Je retiens précieusement, de cette lecture, des sortes de souvenirs partagés comme le départ de la Casta pour l’abattoir (p.61) ou l’enfant au chien qui va mourir (pp.174-177). S’y ajoutent des citations qui me touchent très personnellement car elles font écho à mon propre ressenti sur certaines périodes de mon existence, surtout mon enfance de citadin qui passait le plus clair de ses vacances à la ferme et s’en allait aux champs ou en promenade avec un Bob Morane ou un "Anticipation" dans la poche. « La nostalgie de l’enfance tient dans mon cœur, d’un côté aux champs, aux bois, à la nature, aux animaux qui vivaient avec moi, et de l’autre côté aux « illustrés ». La terre sous mes sabots, les cabots dans mes jambes, les arbres sur ma tête et le ciel en guise de casquette. Ce que j’appellerai pour simplifier le versant paysan de mon destin. Et de l’autre : mille songes sur l’horizon, symbolisés par quelques noms d’étoiles et de constellations, Véga, Bételgeuse, Procyon, toutes celles d’Orion, du Cygne, du Grand Chien, sans oublier Alpha du Centaure. » (pp.52-53) « Un paysan à gros sabots égaré sur le plancher des astres. » (p.69)

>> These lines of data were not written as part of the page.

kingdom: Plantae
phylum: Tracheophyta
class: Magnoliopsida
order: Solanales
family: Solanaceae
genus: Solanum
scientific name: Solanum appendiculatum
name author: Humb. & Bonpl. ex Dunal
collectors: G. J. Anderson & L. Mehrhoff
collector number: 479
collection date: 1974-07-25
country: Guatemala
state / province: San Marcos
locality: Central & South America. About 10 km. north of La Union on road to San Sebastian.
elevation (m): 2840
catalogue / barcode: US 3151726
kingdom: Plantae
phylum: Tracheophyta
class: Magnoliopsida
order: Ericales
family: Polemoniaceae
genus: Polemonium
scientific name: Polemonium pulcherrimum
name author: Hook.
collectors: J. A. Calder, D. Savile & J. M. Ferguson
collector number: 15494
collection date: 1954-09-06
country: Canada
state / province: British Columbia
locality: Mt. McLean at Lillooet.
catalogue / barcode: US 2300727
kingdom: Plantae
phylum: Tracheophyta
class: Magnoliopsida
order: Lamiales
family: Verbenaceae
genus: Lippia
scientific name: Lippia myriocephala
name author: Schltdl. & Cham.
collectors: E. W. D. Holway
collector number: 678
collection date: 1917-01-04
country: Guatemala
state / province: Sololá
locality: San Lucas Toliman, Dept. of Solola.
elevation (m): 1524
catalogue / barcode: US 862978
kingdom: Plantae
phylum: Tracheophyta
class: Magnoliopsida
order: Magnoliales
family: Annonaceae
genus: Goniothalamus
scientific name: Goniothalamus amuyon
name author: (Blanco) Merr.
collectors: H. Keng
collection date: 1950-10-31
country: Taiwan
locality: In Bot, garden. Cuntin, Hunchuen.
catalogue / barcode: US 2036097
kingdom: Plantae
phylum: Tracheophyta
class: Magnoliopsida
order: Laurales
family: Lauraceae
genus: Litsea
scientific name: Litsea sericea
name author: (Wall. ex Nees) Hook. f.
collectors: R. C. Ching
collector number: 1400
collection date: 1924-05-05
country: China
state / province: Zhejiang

Emouvante, la confidence aux frères Bogdanoff, en 1975 : « Vous savez, grâce à ce roman, j’ai pu m’acheter un sécateur tout neuf… Je le garde pour les prochaines vendanges. » (p.92) Plus émouvante encore, la rencontre avec l’une de ses biographes : « Et voici qu’en un temps où les jeux semblaient faits, où l’ère des rencontres semblait close pour toujours, sauf peut-être avec les morts, dans l’univers chronolytique, quarante ans après Le Temps Incertain, surgit d’un monde parallèle une comète blonde nommée Natacha Vas-Deyres. C’est elle qui écrira le mot « fin » après le dernier chapitre de ma vie. Je la crois assez bonne magicienne pour inventer un retournement sublime afin de changer le pigeon pattu en épervier de haut vol. Et de lui donner une seconde vie. » (pp.97-98) Rédigé par Dany Jeury, fille unique de Michel et de Nicole, le chapitre final offre la plus belle et poignante des synthèses dont l’on puisse rêver. Ses derniers mots, « Les cygnes se créent dans le ciel… », font allusion à ces signes secrets que les chers disparus adressent aux vivants : en guidant leur choix d’un livre dans la bibliothèque puis en le leur faisant ouvrir à une page particulière où figure une phrase comme « Faut-il que j’enlève ma culotte pour te convaincre ? » (p.224 de L’Orbe et la Roue), ou en envoyant un oiseau et un chat élire domicile dans la maison – « un oiseau sous les étoiles, un chat au rez de chaussée. Le Ciel et la Terre. Ses deux personnalités. » (p.190). Vous l’aurez compris, la lecture de ce livre est bénéfique et indispensable.